WHAT IS NEEDED: Every line of the data below should be retyped exactly, with no images carried over.

RAW DATA:
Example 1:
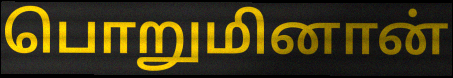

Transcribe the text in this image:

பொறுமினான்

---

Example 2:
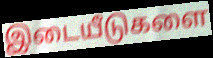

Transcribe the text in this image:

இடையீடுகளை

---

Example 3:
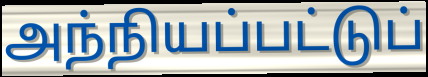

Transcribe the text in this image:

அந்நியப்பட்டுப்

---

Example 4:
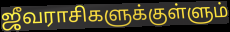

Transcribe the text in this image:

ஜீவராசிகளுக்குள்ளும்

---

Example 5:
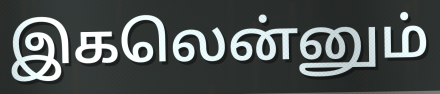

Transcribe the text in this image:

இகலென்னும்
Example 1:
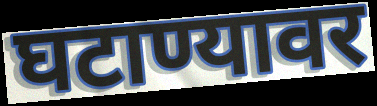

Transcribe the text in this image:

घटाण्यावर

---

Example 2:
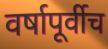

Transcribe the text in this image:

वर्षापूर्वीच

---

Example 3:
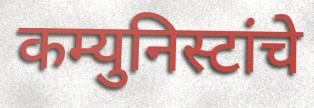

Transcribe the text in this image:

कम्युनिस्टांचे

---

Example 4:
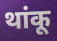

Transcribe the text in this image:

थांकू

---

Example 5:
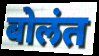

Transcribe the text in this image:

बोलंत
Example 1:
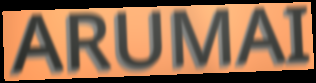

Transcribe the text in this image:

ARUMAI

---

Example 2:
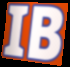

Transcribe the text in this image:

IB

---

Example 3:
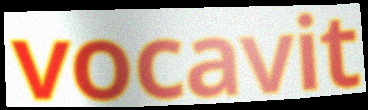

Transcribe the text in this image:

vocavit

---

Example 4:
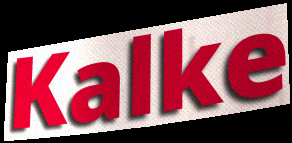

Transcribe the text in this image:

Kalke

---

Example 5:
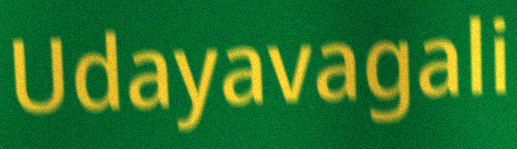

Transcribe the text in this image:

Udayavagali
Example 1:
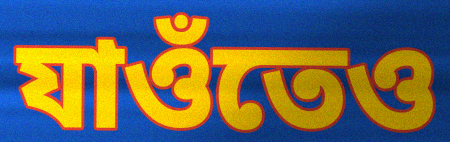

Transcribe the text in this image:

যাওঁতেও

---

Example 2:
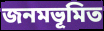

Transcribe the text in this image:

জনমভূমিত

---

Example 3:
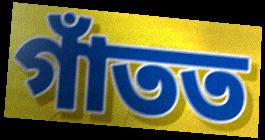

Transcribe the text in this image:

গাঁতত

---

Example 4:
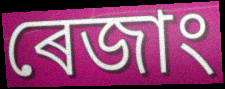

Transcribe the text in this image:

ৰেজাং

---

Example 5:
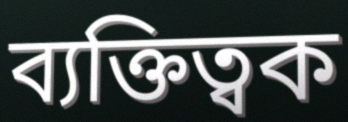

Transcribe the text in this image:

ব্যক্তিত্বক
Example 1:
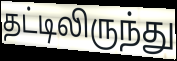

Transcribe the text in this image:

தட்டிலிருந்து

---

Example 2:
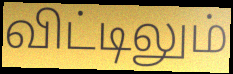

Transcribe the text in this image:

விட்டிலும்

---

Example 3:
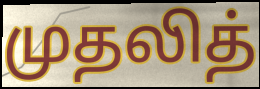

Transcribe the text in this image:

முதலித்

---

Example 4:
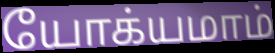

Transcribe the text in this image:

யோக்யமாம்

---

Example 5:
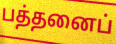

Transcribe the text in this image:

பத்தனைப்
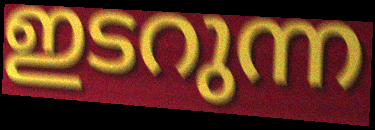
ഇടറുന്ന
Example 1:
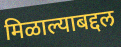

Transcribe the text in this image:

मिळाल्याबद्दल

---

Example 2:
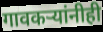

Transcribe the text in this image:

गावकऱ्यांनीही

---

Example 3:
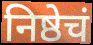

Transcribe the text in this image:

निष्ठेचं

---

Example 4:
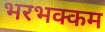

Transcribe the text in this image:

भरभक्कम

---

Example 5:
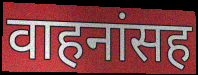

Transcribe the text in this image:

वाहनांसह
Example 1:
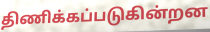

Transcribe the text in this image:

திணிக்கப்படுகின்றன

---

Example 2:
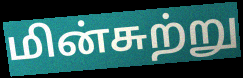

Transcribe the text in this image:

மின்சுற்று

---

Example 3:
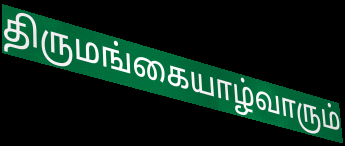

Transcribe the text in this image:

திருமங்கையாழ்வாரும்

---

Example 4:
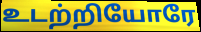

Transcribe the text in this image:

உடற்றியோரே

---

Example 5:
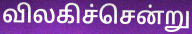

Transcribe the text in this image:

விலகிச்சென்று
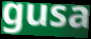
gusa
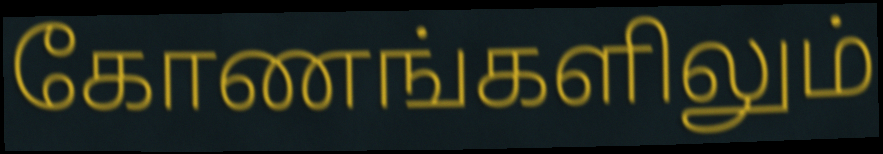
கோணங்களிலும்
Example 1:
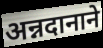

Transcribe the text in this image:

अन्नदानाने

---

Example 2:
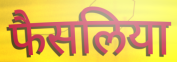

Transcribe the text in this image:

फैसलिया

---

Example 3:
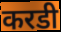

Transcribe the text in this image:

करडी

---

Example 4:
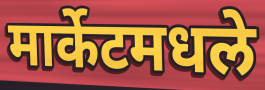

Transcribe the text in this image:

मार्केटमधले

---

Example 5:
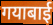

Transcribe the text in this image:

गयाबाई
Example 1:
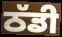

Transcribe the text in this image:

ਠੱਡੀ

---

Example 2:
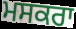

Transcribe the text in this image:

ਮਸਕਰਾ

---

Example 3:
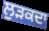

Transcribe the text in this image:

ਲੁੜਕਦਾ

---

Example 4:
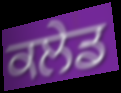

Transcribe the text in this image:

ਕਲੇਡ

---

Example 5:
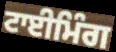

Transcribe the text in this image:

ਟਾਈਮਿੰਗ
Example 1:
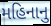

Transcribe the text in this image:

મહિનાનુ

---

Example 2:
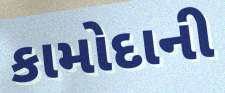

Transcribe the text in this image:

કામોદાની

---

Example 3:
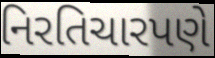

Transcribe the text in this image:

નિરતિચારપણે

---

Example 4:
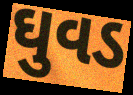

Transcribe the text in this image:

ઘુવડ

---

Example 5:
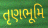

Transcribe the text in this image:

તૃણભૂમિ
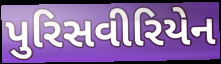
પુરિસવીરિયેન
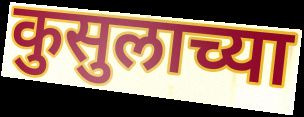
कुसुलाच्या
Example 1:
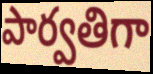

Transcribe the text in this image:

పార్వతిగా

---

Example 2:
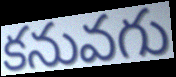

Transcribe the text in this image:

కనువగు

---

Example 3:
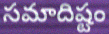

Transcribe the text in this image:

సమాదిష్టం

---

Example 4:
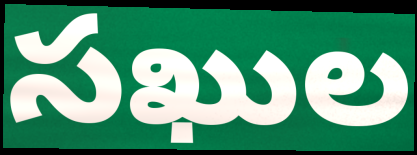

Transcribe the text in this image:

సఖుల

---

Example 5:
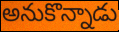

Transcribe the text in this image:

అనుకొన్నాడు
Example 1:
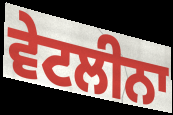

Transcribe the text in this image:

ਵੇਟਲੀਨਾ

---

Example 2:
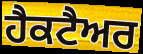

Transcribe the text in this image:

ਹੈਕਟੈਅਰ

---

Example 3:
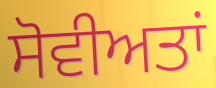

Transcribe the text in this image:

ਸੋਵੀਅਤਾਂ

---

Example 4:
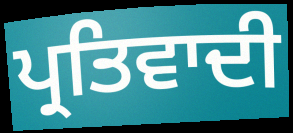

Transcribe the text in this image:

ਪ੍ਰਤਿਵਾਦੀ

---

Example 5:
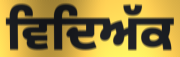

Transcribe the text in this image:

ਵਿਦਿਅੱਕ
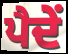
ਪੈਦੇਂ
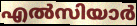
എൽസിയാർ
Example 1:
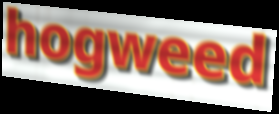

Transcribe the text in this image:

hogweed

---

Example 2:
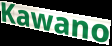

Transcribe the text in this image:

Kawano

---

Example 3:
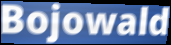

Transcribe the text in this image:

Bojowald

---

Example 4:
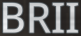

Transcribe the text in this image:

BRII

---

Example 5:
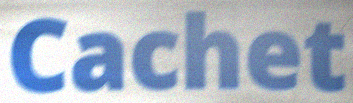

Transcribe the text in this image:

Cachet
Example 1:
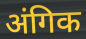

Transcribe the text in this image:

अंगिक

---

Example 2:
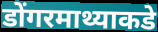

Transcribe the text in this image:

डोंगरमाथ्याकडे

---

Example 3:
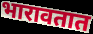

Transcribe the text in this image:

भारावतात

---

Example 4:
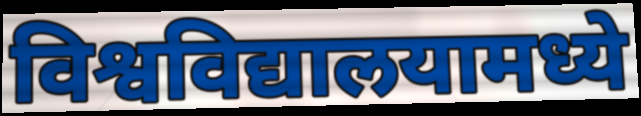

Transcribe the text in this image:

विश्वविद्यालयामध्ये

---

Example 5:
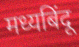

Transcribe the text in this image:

RESULT OF THIS EXERCISE:
Example 1:

Transcribe the text in this image:

பொறுமினான்

---

Example 2:

Transcribe the text in this image:

இடையீடுகளை

---

Example 3:

Transcribe the text in this image:

அந்நியப்பட்டுப்

---

Example 4:

Transcribe the text in this image:

ஜீவராசிகளுக்குள்ளும்

---

Example 5:

Transcribe the text in this image:

இகலென்னும்
Example 1:

Transcribe the text in this image:

घटाण्यावर

---

Example 2:

Transcribe the text in this image:

वर्षापूर्वीच

---

Example 3:

Transcribe the text in this image:

कम्युनिस्टांचे

---

Example 4:

Transcribe the text in this image:

थांकू

---

Example 5:

Transcribe the text in this image:

बोलंत
Example 1:

Transcribe the text in this image:

ARUMAI

---

Example 2:

Transcribe the text in this image:

IB

---

Example 3:

Transcribe the text in this image:

vocavit

---

Example 4:

Transcribe the text in this image:

Kalke

---

Example 5:

Transcribe the text in this image:

Udayavagali
Example 1:

Transcribe the text in this image:

যাওঁতেও

---

Example 2:

Transcribe the text in this image:

জনমভূমিত

---

Example 3:

Transcribe the text in this image:

গাঁতত

---

Example 4:

Transcribe the text in this image:

ৰেজাং

---

Example 5:

Transcribe the text in this image:

ব্যক্তিত্বক
Example 1:

Transcribe the text in this image:

தட்டிலிருந்து

---

Example 2:

Transcribe the text in this image:

விட்டிலும்

---

Example 3:

Transcribe the text in this image:

முதலித்

---

Example 4:

Transcribe the text in this image:

யோக்யமாம்

---

Example 5:

Transcribe the text in this image:

பத்தனைப்
ഇടറുന്ന
Example 1:

Transcribe the text in this image:

मिळाल्याबद्दल

---

Example 2:

Transcribe the text in this image:

गावकऱ्यांनीही

---

Example 3:

Transcribe the text in this image:

निष्ठेचं

---

Example 4:

Transcribe the text in this image:

भरभक्कम

---

Example 5:

Transcribe the text in this image:

वाहनांसह
Example 1:

Transcribe the text in this image:

திணிக்கப்படுகின்றன

---

Example 2:

Transcribe the text in this image:

மின்சுற்று

---

Example 3:

Transcribe the text in this image:

திருமங்கையாழ்வாரும்

---

Example 4:

Transcribe the text in this image:

உடற்றியோரே

---

Example 5:

Transcribe the text in this image:

விலகிச்சென்று
gusa
கோணங்களிலும்
Example 1:

Transcribe the text in this image:

अन्नदानाने

---

Example 2:

Transcribe the text in this image:

फैसलिया

---

Example 3:

Transcribe the text in this image:

करडी

---

Example 4:

Transcribe the text in this image:

मार्केटमधले

---

Example 5:

Transcribe the text in this image:

गयाबाई
Example 1:

Transcribe the text in this image:

ਠੱਡੀ

---

Example 2:

Transcribe the text in this image:

ਮਸਕਰਾ

---

Example 3:

Transcribe the text in this image:

ਲੁੜਕਦਾ

---

Example 4:

Transcribe the text in this image:

ਕਲੇਡ

---

Example 5:

Transcribe the text in this image:

ਟਾਈਮਿੰਗ
Example 1:

Transcribe the text in this image:

મહિનાનુ

---

Example 2:

Transcribe the text in this image:

કામોદાની

---

Example 3:

Transcribe the text in this image:

નિરતિચારપણે

---

Example 4:

Transcribe the text in this image:

ઘુવડ

---

Example 5:

Transcribe the text in this image:

તૃણભૂમિ
પુરિસવીરિયેન
कुसुलाच्या
Example 1:

Transcribe the text in this image:

పార్వతిగా

---

Example 2:

Transcribe the text in this image:

కనువగు

---

Example 3:

Transcribe the text in this image:

సమాదిష్టం

---

Example 4:

Transcribe the text in this image:

సఖుల

---

Example 5:

Transcribe the text in this image:

అనుకొన్నాడు
Example 1:

Transcribe the text in this image:

ਵੇਟਲੀਨਾ

---

Example 2:

Transcribe the text in this image:

ਹੈਕਟੈਅਰ

---

Example 3:

Transcribe the text in this image:

ਸੋਵੀਅਤਾਂ

---

Example 4:

Transcribe the text in this image:

ਪ੍ਰਤਿਵਾਦੀ

---

Example 5:

Transcribe the text in this image:

ਵਿਦਿਅੱਕ
ਪੈਦੇਂ
എൽസിയാർ
Example 1:

Transcribe the text in this image:

hogweed

---

Example 2:

Transcribe the text in this image:

Kawano

---

Example 3:

Transcribe the text in this image:

Bojowald

---

Example 4:

Transcribe the text in this image:

BRII

---

Example 5:

Transcribe the text in this image:

Cachet
Example 1:

Transcribe the text in this image:

अंगिक

---

Example 2:

Transcribe the text in this image:

डोंगरमाथ्याकडे

---

Example 3:

Transcribe the text in this image:

भारावतात

---

Example 4:

Transcribe the text in this image:

विश्वविद्यालयामध्ये

---

Example 5:

Transcribe the text in this image:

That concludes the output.